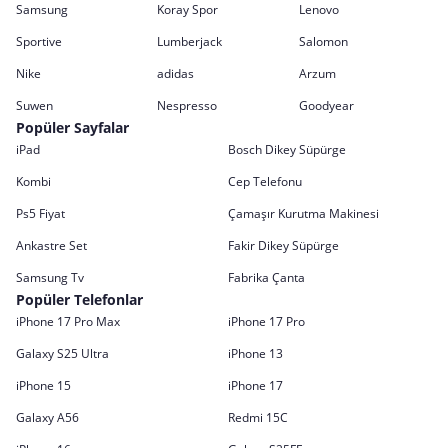
Samsung
Koray Spor
Lenovo
Sportive
Lumberjack
Salomon
Nike
adidas
Arzum
Suwen
Nespresso
Goodyear
Popüler Sayfalar
iPad
Bosch Dikey Süpürge
Kombi
Cep Telefonu
Ps5 Fiyat
Çamaşır Kurutma Makinesi
Ankastre Set
Fakir Dikey Süpürge
Samsung Tv
Fabrika Çanta
Popüler Telefonlar
iPhone 17 Pro Max
iPhone 17 Pro
Galaxy S25 Ultra
iPhone 13
iPhone 15
iPhone 17
Galaxy A56
Redmi 15C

- Work required:
Output all of the entries once more, word for word, with the images removed.

- Output for this exercise:
Samsung
Koray Spor
Lenovo
Sportive
Lumberjack
Salomon
Nike
adidas
Arzum
Suwen
Nespresso
Goodyear
Popüler Sayfalar
iPad
Bosch Dikey Süpürge
Kombi
Cep Telefonu
Ps5 Fiyat
Çamaşır Kurutma Makinesi
Ankastre Set
Fakir Dikey Süpürge
Samsung Tv
Fabrika Çanta
Popüler Telefonlar
iPhone 17 Pro Max
iPhone 17 Pro
Galaxy S25 Ultra
iPhone 13
iPhone 15
iPhone 17
Galaxy A56
Redmi 15C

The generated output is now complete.